Dataset records
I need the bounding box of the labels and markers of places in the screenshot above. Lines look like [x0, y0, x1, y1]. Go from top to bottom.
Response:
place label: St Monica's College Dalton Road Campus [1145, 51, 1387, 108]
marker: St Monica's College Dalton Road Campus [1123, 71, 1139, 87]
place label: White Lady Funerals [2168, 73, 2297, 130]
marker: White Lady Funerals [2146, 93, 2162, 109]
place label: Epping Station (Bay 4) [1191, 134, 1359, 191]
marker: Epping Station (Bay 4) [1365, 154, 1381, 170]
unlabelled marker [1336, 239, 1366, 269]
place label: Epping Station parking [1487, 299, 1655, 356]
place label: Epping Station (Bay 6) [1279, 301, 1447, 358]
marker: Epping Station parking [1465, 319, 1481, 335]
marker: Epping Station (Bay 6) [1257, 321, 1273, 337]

---

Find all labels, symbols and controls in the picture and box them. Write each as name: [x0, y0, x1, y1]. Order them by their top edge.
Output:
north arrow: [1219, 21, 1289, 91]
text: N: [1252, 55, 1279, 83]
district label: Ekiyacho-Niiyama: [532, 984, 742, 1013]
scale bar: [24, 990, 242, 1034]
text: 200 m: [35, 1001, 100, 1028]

TASK OBJECTIVE:
The word "labels" appears in some lines of the data. Copy every one of those lines.

ANSWER FOR THIS EXERCISE:
I need the bounding box of the labels and markers of places in the screenshot above. Lines look like [x0, y0, x1, y1]. Go from top to bottom.
Find all labels, symbols and controls in the picture and box them. Write each as name: [x0, y0, x1, y1]. Order them by their top edge.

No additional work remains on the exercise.